We’ve talked about automating the testing, but we also need to talk about Test Data Management. You can’t automate your tests unless you know what data you are dealing with. If you pass a function the value “PI” and expect it to look up the value in a table and return “3.14159” back, but someone changed the value in the table, your test will fail, even though it worked properly.
False negatives and false positives can be the result of bad code or bad data. To reduce the problems associated with the data you need to understand the data you are dealing with and ensure that the data on test run #1 is the same as the data on test run #100.
You need to manage your test data.
Informatica states that Test Data Management
Test data management is the creation of non-production data sets that reliably mimic an organization’s actual data so that systems and applications developers can perform rigorous and valid systems tests.
CA mentions pretty much the same thing when they advertise their tools. IBM, in a blog post from years ago, stated that there were five best practices for test data management:
- Discover and understand the test data
- Extract a subset of production data from multiple data sources
- Mask or de-identify sensitive test data
- Automate expected and actual result comparisons
- Refresh test data
Everyone seems to agree that test data management is important. One of the key things that the authors of “Accelerate” want people to know, however, is that you should minimize the amount of test data. You don’t need terabytes of data to do your automated testing. I’m not even sure that you need gigabytes unless you are testing something extremely complex with a plethora of decision points in your code base.

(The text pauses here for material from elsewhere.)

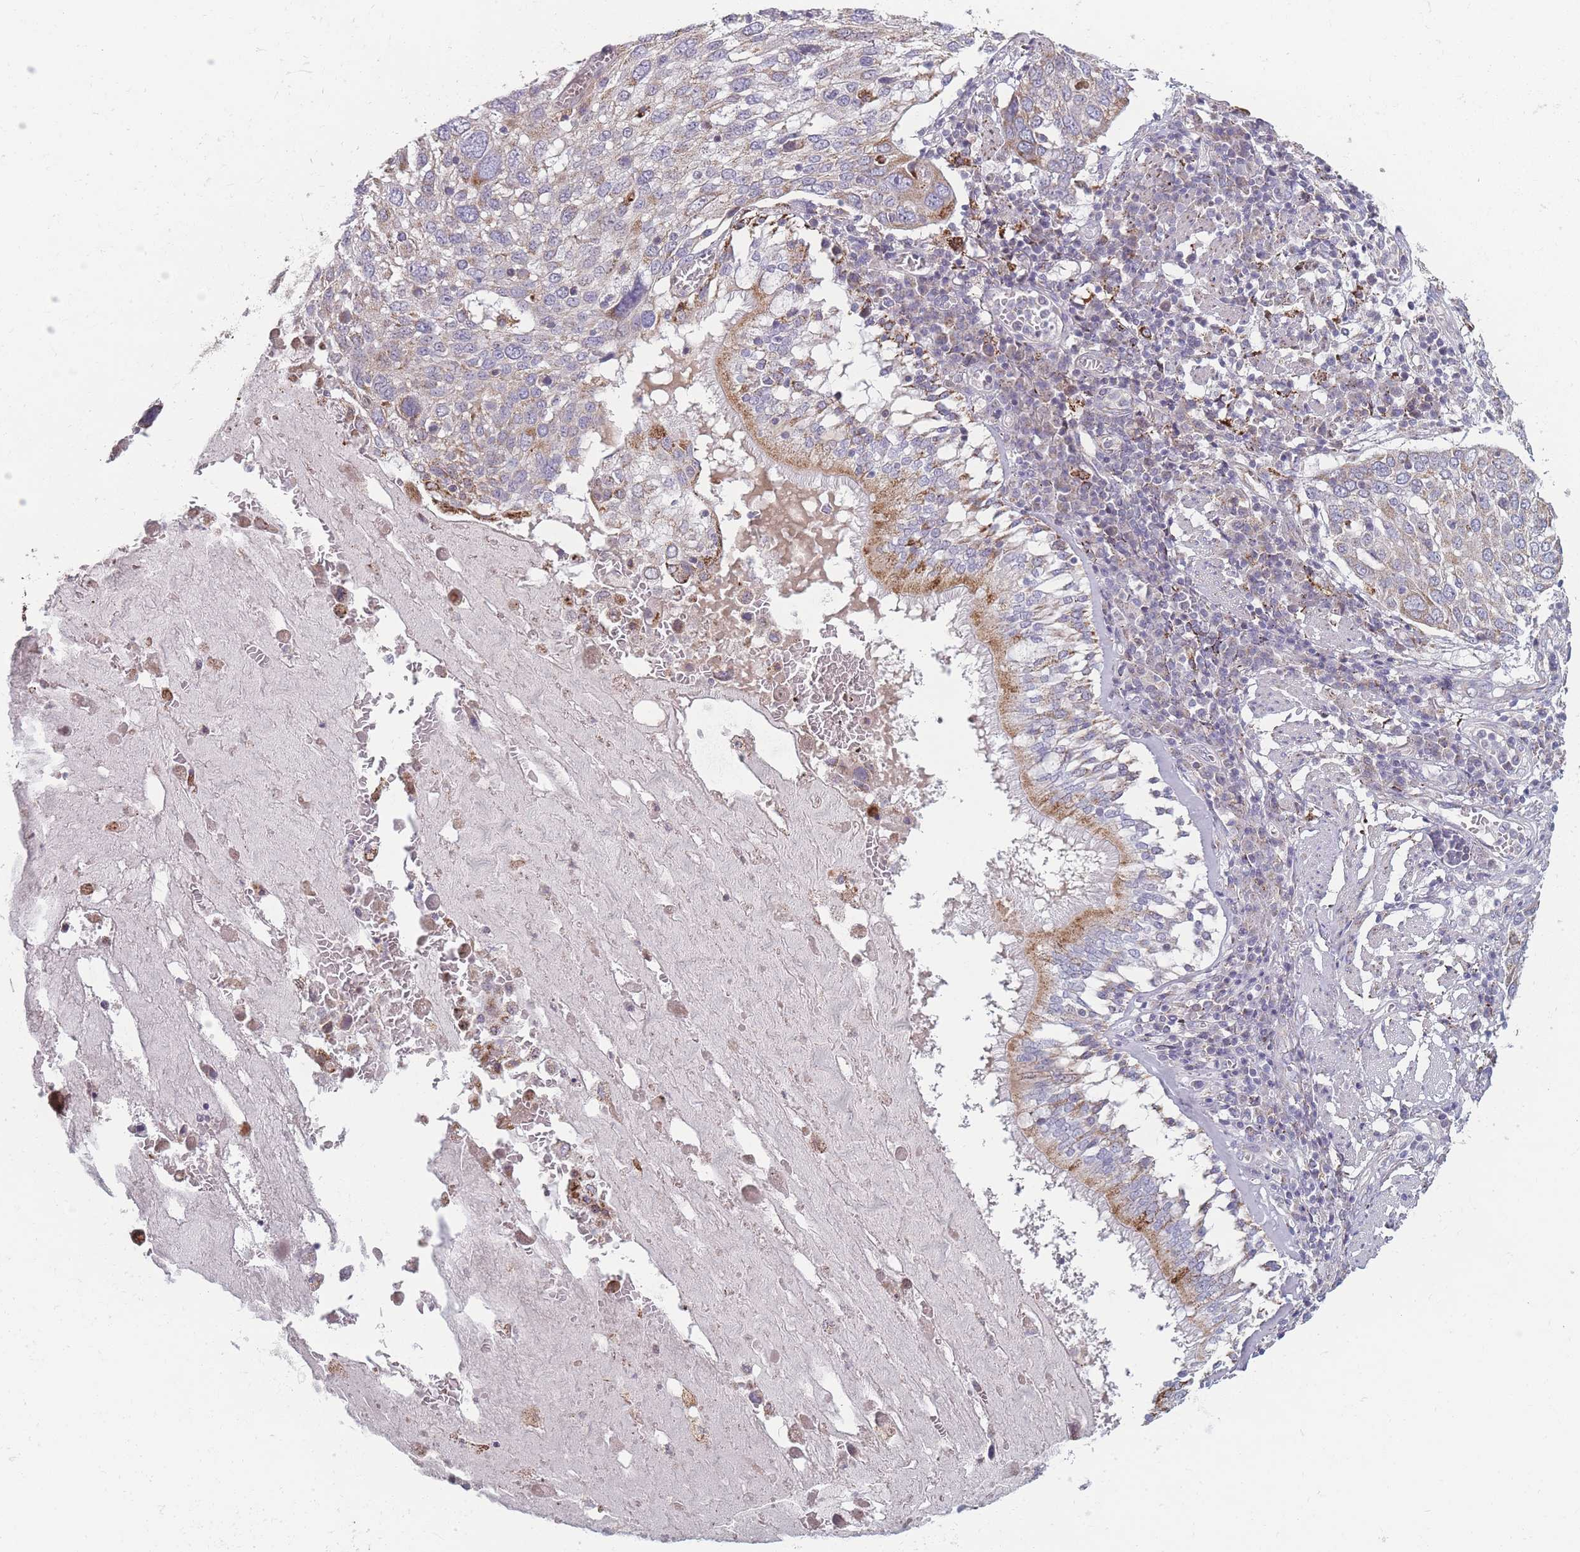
{"staining": {"intensity": "weak", "quantity": "<25%", "location": "cytoplasmic/membranous"}, "tissue": "lung cancer", "cell_type": "Tumor cells", "image_type": "cancer", "snomed": [{"axis": "morphology", "description": "Squamous cell carcinoma, NOS"}, {"axis": "topography", "description": "Lung"}], "caption": "High power microscopy photomicrograph of an immunohistochemistry image of squamous cell carcinoma (lung), revealing no significant expression in tumor cells.", "gene": "PEX11B", "patient": {"sex": "male", "age": 65}}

You don’t need production data in your lower environments. You need production-like data. But you also need other data. You need data that may or may not be in production due to the rarity of the situation. You need data that you’ve designed for, but may not be in production just yet. You need to understand the data that is required and build your test data around those requirements.
If that means taking production data and masking it, so be it. If that means custom creating data, then that work too. Most likely it will be a combination of the two. What it will not be, however, is a complete copy of production as that means you don’t understand the data that you need.
Will you need tools for this? Most likely, but the tools will depend on the processes that you adopt for the management of the test data. Each organization is different so the tools used as a result will also likely be different.